— Я видела обе волны — волну появления интереса к нам и спада этого интереса. Первая была связана с якобы демократическими преобразованиями, потому что американцы чудовищно индоктринированы в этом отношении. Они до сих пор верят, что демократия существует, что это лучшая из схем существования общества и что это всем ясно, просто некоторые люди бродят во тьме, но стоит им только объяснить, и солнце воссияет. Они пытались навязать это Ираку, сейчас будут навязывать Сирии и Египту. Они совсем не понимают разницы между культурами. Еще в 1950 е Исайя Берлин писал, что американская мысль не выносит парадокса — в отличие от европейской, которая на парадоксе построена. Поэтому американская философия — это нонсенс.
Они легко ведутся на простые ясные вещи; там вообще такое постоянное стремление к упрощению. Они, конечно, дают друг другу дышать, там масса замечательного, но мне такое замечательное не нужно, мне с ним тоскливо. И для совсем свободного духа там всюду стоят препоны, потому что свободный дух все-таки любит немного другую среду обитания.
Так вот, они полюбили нас — или думали, что полюбили — когда пришел Горбачев, который был пропиарен как лидер, принесший свободу, демократию и все прочее. Они решили, что теперь мы заживем как люди, перестанем угрожать им атомной бомбой, и можно будет засыпать свои бункеры — у некоторых они до сих пор есть, что мы наконец-то перейдем на латиницу…
ШО На латиницу?!
— Университетские люди меня спрашивали: «Ну, теперь-то вы уже перейдете на латиницу?» Это 1988–89 годы. Тогда я им говорила, что наша кириллица древней их латиницы, и они страшно удивлялись. Приходилось напоминать, что греческий алфавит был раньше латинского, а русский алфавит по своему происхождению как раз греческий.
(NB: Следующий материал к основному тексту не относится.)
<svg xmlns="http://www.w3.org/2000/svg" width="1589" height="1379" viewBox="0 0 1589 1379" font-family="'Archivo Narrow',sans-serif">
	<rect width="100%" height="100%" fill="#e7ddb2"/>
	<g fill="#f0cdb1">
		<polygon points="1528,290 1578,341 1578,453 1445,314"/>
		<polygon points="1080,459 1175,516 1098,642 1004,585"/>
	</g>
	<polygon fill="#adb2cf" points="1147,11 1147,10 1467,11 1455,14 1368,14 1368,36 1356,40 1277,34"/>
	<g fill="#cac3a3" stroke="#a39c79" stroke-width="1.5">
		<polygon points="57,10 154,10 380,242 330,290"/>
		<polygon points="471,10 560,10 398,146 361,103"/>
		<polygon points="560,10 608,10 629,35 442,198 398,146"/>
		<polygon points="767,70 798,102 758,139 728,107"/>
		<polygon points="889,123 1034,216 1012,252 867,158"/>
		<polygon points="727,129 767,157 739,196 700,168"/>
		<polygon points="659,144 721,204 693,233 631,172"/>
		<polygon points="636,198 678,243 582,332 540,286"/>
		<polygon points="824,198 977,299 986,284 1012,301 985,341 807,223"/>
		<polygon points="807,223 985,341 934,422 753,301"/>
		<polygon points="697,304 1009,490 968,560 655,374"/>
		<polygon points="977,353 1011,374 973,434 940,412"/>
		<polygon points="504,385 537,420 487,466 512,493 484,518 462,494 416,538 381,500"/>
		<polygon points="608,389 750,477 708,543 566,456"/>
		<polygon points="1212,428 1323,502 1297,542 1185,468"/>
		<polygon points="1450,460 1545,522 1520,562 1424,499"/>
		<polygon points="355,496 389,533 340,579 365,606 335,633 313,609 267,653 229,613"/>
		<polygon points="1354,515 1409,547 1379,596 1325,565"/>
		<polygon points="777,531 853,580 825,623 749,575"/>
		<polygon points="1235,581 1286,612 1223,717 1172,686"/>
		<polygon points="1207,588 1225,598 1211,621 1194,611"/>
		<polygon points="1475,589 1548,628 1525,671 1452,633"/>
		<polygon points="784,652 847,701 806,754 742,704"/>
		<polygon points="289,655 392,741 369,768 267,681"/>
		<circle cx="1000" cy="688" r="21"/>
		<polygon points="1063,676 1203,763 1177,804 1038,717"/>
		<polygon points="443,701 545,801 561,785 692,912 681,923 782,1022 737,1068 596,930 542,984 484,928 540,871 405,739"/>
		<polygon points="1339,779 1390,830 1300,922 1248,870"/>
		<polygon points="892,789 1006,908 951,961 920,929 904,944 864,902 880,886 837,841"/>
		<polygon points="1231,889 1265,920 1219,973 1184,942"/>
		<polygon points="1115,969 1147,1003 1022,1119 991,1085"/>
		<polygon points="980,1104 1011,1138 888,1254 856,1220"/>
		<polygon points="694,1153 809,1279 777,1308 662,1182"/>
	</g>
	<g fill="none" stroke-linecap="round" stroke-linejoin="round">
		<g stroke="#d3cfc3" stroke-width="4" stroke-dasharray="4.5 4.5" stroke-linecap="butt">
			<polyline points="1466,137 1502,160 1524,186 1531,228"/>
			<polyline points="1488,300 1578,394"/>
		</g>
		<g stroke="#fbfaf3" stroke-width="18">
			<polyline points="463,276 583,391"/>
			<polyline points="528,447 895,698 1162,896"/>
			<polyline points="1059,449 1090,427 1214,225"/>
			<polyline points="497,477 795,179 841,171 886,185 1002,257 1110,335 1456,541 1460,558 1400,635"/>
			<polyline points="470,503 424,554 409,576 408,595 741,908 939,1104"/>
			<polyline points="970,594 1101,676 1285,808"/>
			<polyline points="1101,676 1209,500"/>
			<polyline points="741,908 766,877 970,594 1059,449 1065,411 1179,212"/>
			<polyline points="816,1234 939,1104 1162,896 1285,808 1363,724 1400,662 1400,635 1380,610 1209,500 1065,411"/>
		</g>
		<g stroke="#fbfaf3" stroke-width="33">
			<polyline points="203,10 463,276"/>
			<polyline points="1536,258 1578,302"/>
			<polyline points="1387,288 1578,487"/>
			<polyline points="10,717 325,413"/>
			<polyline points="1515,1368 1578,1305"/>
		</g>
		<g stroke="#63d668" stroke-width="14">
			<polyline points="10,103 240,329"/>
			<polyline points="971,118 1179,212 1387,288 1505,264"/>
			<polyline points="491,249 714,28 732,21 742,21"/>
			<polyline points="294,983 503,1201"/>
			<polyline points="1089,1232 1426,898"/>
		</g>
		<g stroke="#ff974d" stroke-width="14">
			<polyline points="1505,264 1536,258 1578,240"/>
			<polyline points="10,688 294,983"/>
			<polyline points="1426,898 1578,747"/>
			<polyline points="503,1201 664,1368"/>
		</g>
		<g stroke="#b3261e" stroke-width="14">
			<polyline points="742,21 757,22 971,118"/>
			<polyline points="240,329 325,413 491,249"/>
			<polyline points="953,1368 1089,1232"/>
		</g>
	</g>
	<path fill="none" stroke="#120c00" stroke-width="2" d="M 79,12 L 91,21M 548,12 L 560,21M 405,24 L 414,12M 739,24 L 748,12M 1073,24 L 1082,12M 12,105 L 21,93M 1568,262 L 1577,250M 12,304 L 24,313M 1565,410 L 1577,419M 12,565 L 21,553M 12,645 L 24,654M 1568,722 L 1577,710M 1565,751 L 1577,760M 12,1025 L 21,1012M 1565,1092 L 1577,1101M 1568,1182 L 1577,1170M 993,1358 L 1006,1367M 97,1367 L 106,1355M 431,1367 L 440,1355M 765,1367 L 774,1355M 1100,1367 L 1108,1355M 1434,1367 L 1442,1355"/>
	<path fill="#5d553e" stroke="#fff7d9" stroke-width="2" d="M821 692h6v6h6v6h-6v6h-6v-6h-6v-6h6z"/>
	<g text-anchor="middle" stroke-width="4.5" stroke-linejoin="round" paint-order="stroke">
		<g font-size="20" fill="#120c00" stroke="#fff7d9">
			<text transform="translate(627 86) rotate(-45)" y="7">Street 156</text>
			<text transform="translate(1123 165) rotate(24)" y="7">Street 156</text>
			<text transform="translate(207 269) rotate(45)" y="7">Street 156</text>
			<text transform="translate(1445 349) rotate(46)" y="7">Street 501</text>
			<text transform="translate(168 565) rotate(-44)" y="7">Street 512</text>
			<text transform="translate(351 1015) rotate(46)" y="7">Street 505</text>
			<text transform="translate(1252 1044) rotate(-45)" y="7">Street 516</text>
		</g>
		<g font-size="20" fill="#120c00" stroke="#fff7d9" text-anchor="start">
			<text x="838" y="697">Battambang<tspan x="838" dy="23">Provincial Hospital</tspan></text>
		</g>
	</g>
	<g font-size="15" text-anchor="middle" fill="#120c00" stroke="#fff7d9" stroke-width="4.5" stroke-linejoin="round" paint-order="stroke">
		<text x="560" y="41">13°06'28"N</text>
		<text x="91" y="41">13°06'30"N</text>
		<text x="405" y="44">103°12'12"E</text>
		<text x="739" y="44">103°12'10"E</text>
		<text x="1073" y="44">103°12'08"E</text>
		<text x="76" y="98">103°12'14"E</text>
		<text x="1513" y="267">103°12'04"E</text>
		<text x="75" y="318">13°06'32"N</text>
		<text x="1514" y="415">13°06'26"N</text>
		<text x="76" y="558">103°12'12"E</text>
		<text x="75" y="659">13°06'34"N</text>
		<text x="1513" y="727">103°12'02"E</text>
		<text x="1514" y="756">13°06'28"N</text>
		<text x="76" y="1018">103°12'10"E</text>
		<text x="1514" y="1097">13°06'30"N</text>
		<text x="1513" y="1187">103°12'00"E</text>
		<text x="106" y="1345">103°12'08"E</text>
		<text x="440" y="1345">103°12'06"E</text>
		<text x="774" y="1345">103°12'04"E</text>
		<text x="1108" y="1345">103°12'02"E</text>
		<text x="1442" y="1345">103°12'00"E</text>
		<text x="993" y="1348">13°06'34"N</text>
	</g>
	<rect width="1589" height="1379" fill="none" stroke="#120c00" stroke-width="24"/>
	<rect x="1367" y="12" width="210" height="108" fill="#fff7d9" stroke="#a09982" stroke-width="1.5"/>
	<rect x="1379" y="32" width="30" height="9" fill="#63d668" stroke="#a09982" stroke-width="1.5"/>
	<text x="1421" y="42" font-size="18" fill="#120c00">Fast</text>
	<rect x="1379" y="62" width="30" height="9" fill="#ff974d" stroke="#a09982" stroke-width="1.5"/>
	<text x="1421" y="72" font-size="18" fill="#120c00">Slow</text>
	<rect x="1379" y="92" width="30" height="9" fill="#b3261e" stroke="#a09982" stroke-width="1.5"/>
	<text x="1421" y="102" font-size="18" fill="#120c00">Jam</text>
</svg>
Так вот, я хочу сказать, что американцы любили нас до 1991 года, потом у них был некоторый шок, а потом они стали нас разлюблять. Точный момент, когда они нас разлюбили, я не помню, наверное, где-то в 93 м, но уже в 95 м в университетах США стали закрывать славянские отделения.
ШО Славянские?
— Они называют это славянскими, хотя… Ну, например, кафедра славянских языков в Остине, штат Техас — это литовский, латышский, эстонский и идиш. Вот такая у них, понимаете, наука. Причем даже профессора не желают слышать того маленького писка разума, который я могу издать как свидетель. Говорят: вы просто, Татьяна, не знаете.
В одном университете, рассказывали мне, в эти годы заявили: мы закрываем ваше отделение, потому что вы неэффективны, никому не нужны, у вас только двадцать учеников и т. д. В общем, если не наберете нужного количества студентов, всех уволим. Спас ситуацию один молодой преподаватель, который объявил прием на курс «Вампиры в русской литературе». Ну, там Алексей Толстой (Константинович), Пушкин, Гоголь. Что вы думаете — на этот курс набились 140 человек. И никого не уволили.
Я своим студентам давала разные рассказы — мы с ними проходили не русскую литературу, а просто литературу. Так вот, дикий восторг у современного студента вызывает Пелевин. Правда, у меня не было славистов, чему учились мои студенты, вообще трудно сказать — на первых курсах они учатся всему и лишь потом выбирают себе major, главный предмет, они могут брать себе в качестве основных дисциплин все что угодно, например, биологию и плавание. У меня учились художественному письму — то есть тому, чему в принципе учиться нельзя, и еще у них были курсы литературы как таковой, reading literature. По существу, они учились читать и понимать написанное.
А мотивация у них такая, они меня спрашивали: «А как написать рассказ и получить за него большие деньги»?
ШО Ну да, Америка. Кстати, о больших деньгах. Мне пришла в голову интересная мысль. Вот Умберто Эко своим «Именем розы» породил целое коммерческое направление, историко-культурологический детектив — ну там, Дэн Браун и пр. Так вот, 90 е годы, этакое «время женщин» в русской литературе — Толстая, Петрушевская, Улицкая, Вишневецкая, Нарбикова, Щербакова, Токарева — породило в результате весь этот вал женской коммерческой литературы: Донцову, Маринину, Устинову, Шилову, Дашкову, наконец, не побоюсь этого слова, Володарскую…
— И что?
ШО У вас не было такого ахматовского ощущения: «Я научила женщин говорить, но как теперь их замолчать заставить?»